Эймунд неспеша поднялся и выпрямился. Плакать перед ним не хотелось, но слёзы предательски заскользили по щеке. Нужно было торопиться, осматривать круг и искать хоть какие-то зацепки, пока Лив не привела сюда хускарлов, а не рыдать перед колдуном, которому точно нет дела до чужих забот.

— Хорошо, — неожиданно произнёс Эймунд, читая меня, словно руны. — Научу.

Я опешила. Обычно люди просили плату за уроки и наставления, а колдуны и вёльвы вовсе не делали ничего за просто так. Но этот вёл себя слишком странно: он точно преследовал какую-то цель, а я лишь инструмент. Что, если он на самом деле соглядатай, разнюхивающий слабости клана Волка? Как он прознал про мои уроки у Сигрид? Сомневаюсь, что об этом было известно кому-то, кроме окружения. Я вообще ничего не знала о колдуне, кроме слов Рефила, а так легко доверяла и впускала в свою голову. Стало страшно: нужно было бежать, держаться рядом с Сигурдом, а не рыскать по развалинам, рискуя попасть в очередную беду. Пугающая мысль, что колдун в эту минуту может сотворить со мной всё, что угодно, обдала будто ледяная волна. Что, если он специально заманивал меня сюда?

— Я слышу, как ты думаешь, — недовольно цокнул Эймунд, вновь прищуриваясь. Он нависал надо мной как скала, а низкий голос, хоть и звучал будто мёд, настораживал. — Мне не нужно золото твоего отца или кого-то ещё. Я сам по себе, уж такова доля колдуна: гуляю то тут, то там. А что до тебя — мне жалко смотреть, как столь очаровательное и способное дарование погибает, потому что слаба головой. Скажи мне, Астрид, неужели ты не могла тренироваться украдкой? Чувствовать сейд или варить отвары, повторять обряды, что видела? Нет, ты предпочла казаться слабой даже самой себе, и посмотри, куда это привело? Сокол, что чудом уцелел после яда, рискует вызвать подозрения сверхъестественным поведением, но всё равно упрямо спасает тебя. Приглядывать за животными — благое дело, однако полагаться постоянно на их помощь — удел малодушия. Так скажи же: ты просто глупая или действительно немощная?

Слова хлестали, и я нервно кусала губу.

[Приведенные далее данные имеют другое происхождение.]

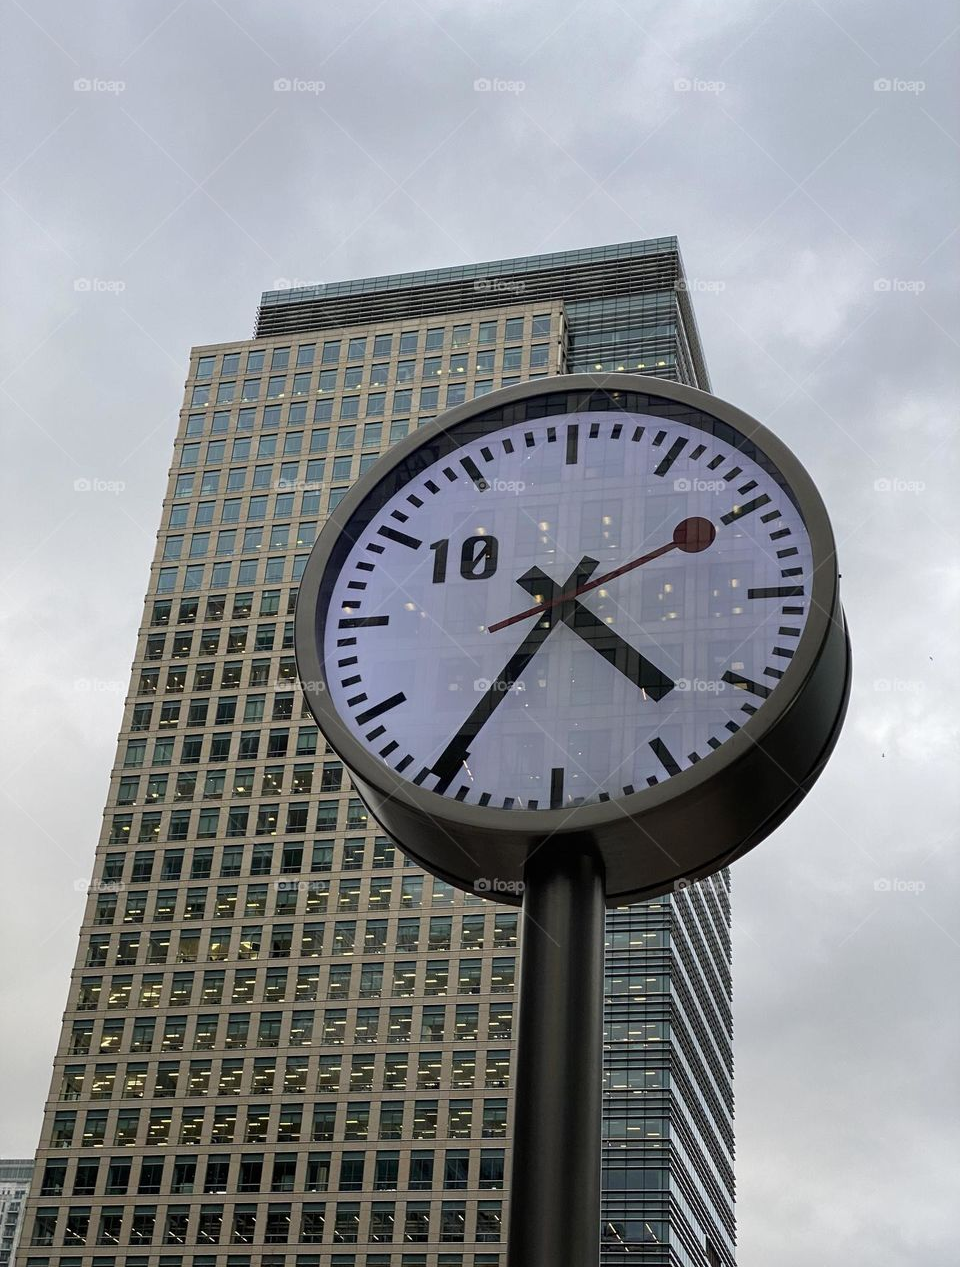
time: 4:35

Эймунд был прав: вместо того, чтобы учиться, повторять заклинания, услышанные от него и Тьодбьёрг, я только и делала, что страдала, виня в бедах всех, кроме себя.

В небе парил Ауствин — верный друг и заступник, которого я не заслуживала. Его поведение действительно выглядело противоестественным: слишком умный для обычной птицы, но неужели Эймунд заговорил сокола, чтобы тот заботился обо мне? Но зачем? Да и могло ли это быть правдой? Ответов не было. Не зная, что сказать в оправдание, я молчала.

Эймунд устало вздохнул и потёр переносицу. Наверняка общение со мной изводило и его, заставляя жалеть, что заговорил тогда в лесу.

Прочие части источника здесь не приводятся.